» **Problems to work on**:
1. Answer these questions using the article on intellectual property in 2018:
(a) Which two changes from 2017 does the article mention?
(b) In how many countries are granted European patents enforced?
(c) Which body oversees the registration process for European patents?
2. Return the passage of the intellectual property article from "Despite this, registering" to "across the continent.".

» **Quoted text**:
[start]

5 Things to Look Out for in Intellectual Property in 2018
2017 was a big year in intellectual property. Whether it was: changes to groundless threats or new certification marks in the EU. Intellectual property moves fast, and a lot can happen in a year.
Crucially, changes such as the above (and below) can be transformative for business’ fortunes worldwide.
2018 looks to be equally, if not more so, packed with significant changes. In no particular order; here are 5 things to look out for in intellectual property in 2018.
The Unified Patent Court
When granted, European patents are enforced in 38 countries (including all those in the EU). For inventive businesses, registration of European patents is critical to business success. (In the past, along with trade marks, the registration of patents has been correlated with business success.)
Despite this, registering a patent in Europe has been technically demanding and often very expensive. The cause of this has been a convoluted process of registration overseen by the EPO (European Patent Office). This process often includes the need to translate the application into multiple languages. Furthermore, defending a patent over a range of different countries is not uncommon – due to a lack of centralisation. As such, the patent process draws out over a length of time and requires specialist expertise and representation across the continent.

[end]

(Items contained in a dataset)
[start]

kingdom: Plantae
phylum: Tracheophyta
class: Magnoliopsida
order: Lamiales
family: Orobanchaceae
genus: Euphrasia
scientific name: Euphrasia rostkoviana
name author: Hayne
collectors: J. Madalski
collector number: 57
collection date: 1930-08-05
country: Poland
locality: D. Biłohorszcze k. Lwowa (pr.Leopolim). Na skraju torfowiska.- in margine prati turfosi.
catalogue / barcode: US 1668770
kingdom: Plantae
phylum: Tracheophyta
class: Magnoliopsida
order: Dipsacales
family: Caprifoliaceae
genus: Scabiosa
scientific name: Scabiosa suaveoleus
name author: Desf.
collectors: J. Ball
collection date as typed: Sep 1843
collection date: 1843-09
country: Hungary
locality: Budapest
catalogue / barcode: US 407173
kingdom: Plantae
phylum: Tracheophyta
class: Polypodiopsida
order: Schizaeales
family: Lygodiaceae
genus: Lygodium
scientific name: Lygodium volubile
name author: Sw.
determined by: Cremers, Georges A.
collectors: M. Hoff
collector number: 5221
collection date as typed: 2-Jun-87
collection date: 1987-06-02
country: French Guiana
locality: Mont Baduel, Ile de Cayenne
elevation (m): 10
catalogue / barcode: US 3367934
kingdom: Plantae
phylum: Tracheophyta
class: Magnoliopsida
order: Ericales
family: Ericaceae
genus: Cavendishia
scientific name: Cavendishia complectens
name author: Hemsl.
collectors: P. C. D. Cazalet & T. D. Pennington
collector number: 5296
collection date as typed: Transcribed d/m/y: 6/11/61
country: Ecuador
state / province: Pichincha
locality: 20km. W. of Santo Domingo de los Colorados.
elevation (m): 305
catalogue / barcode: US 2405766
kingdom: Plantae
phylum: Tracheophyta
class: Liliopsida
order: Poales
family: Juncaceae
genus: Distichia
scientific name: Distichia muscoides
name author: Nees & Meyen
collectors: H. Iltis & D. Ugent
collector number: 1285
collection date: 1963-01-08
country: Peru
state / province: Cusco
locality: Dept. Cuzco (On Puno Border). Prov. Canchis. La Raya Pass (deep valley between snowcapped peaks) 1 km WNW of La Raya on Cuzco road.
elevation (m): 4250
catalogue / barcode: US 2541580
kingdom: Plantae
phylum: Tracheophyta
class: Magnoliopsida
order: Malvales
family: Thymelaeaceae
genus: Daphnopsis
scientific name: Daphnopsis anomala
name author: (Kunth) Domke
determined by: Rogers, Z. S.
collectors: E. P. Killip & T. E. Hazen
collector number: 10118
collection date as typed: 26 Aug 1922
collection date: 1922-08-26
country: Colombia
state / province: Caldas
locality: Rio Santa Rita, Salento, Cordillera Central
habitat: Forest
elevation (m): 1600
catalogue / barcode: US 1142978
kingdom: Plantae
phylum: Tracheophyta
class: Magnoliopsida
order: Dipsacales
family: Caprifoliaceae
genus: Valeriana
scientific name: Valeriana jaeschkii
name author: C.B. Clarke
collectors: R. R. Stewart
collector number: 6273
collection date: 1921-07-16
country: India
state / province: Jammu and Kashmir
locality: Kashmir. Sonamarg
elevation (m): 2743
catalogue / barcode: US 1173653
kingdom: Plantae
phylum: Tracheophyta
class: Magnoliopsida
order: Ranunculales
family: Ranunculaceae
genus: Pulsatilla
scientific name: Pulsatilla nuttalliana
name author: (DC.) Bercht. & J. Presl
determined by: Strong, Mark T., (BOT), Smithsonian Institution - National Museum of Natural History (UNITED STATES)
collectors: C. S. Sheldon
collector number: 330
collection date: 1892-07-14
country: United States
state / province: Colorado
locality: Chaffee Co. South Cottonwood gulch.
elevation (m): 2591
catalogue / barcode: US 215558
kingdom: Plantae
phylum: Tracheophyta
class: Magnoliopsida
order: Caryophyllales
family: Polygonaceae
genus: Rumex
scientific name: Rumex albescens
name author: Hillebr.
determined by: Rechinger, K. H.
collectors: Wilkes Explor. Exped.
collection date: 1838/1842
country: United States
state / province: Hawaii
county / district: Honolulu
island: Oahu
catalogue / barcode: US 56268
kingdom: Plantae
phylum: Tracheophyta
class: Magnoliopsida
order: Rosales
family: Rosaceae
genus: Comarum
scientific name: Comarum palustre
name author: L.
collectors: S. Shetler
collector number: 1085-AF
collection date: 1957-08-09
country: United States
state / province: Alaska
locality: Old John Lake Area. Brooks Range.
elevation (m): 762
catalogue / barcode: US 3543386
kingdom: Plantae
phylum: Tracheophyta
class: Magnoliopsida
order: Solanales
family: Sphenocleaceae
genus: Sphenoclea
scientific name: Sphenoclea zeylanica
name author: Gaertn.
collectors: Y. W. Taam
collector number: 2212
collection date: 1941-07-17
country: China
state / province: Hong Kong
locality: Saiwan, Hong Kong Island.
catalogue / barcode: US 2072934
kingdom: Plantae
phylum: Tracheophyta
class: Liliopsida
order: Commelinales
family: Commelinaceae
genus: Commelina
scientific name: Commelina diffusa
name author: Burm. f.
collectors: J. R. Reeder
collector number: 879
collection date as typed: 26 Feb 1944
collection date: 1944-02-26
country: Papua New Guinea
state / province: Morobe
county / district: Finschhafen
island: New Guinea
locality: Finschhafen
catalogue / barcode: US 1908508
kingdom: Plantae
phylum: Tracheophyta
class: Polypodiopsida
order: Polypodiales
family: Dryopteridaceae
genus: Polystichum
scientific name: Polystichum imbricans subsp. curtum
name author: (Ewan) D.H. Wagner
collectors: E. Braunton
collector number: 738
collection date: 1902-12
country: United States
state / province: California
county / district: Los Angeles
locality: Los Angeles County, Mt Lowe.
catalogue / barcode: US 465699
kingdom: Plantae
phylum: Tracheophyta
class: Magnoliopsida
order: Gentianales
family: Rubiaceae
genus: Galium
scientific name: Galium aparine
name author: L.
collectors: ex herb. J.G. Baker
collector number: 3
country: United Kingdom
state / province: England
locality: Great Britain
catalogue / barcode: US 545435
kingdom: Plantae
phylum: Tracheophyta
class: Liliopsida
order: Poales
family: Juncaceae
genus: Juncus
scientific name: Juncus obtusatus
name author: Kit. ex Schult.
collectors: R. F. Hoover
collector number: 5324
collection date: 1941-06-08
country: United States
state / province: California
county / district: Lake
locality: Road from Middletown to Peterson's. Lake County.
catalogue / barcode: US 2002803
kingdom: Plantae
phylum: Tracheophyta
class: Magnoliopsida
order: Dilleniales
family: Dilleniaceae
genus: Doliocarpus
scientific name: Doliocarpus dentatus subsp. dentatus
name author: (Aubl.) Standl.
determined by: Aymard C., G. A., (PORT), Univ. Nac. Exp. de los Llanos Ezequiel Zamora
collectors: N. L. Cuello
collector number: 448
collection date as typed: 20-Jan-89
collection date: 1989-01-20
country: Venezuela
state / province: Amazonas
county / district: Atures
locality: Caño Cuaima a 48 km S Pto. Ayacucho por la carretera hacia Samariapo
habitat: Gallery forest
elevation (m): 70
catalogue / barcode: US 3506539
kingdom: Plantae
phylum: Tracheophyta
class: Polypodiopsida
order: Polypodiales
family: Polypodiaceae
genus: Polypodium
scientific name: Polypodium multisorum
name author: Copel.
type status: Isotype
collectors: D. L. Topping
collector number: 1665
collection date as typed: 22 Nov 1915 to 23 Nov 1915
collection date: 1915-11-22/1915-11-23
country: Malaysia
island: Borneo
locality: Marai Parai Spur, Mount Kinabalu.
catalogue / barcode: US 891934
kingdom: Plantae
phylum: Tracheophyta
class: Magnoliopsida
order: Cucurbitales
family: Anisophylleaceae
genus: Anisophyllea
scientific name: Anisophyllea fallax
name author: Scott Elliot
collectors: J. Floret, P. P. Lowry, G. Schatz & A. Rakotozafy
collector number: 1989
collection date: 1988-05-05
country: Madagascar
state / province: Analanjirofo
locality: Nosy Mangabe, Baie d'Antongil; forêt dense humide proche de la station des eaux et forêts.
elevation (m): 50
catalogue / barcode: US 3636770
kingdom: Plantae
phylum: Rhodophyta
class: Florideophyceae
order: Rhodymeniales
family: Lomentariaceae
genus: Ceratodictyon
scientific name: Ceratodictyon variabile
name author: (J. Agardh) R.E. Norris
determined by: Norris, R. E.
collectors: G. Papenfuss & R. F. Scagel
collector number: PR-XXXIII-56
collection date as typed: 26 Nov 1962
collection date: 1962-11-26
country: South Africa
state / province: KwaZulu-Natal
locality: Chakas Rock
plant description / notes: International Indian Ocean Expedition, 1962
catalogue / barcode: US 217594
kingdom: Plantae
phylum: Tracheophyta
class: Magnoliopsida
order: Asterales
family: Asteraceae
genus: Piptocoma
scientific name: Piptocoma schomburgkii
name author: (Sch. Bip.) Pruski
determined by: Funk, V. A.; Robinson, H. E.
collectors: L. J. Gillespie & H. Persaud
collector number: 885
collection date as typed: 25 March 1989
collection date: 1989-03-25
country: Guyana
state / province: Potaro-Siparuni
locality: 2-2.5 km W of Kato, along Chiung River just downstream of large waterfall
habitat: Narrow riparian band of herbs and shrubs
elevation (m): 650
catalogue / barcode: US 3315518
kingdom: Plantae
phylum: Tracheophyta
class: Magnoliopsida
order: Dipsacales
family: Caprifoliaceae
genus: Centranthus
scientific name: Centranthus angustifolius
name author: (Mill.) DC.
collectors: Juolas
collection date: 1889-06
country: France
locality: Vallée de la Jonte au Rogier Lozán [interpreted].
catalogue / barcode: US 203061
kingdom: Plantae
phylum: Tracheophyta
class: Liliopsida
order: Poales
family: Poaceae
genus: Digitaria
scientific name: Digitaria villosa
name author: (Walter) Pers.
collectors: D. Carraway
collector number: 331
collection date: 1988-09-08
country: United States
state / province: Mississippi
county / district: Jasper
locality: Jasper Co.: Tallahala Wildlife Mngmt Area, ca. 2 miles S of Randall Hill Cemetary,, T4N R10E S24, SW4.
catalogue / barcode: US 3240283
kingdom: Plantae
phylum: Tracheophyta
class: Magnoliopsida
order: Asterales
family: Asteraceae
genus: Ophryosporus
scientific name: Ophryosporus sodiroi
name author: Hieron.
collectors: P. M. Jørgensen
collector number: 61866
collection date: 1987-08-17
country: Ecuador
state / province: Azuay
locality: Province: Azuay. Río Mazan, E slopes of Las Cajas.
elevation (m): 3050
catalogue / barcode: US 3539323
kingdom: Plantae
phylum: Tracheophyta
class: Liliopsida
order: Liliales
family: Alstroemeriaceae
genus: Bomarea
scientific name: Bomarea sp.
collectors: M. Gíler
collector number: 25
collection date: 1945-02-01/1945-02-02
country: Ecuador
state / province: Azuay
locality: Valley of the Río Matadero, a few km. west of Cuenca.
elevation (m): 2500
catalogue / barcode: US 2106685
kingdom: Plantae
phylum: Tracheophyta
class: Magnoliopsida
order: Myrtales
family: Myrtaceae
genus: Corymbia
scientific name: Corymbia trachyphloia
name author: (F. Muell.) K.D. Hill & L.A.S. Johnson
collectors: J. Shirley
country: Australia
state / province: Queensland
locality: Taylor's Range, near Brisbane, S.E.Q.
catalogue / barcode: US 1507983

[end]

» **Solutions for each task**:
1.
(a) Changes to groundless threats and new certification marks in the EU.
(b) 38 countries.
(c) The EPO (European Patent Office).

2.
Despite this, registering a patent in Europe has been technically demanding and often very expensive. The cause of this has been a convoluted process of registration overseen by the EPO (European Patent Office). This process often includes the need to translate the application into multiple languages. Furthermore, defending a patent over a range of different countries is not uncommon – due to a lack of centralisation. As such, the patent process draws out over a length of time and requires specialist expertise and representation across the continent.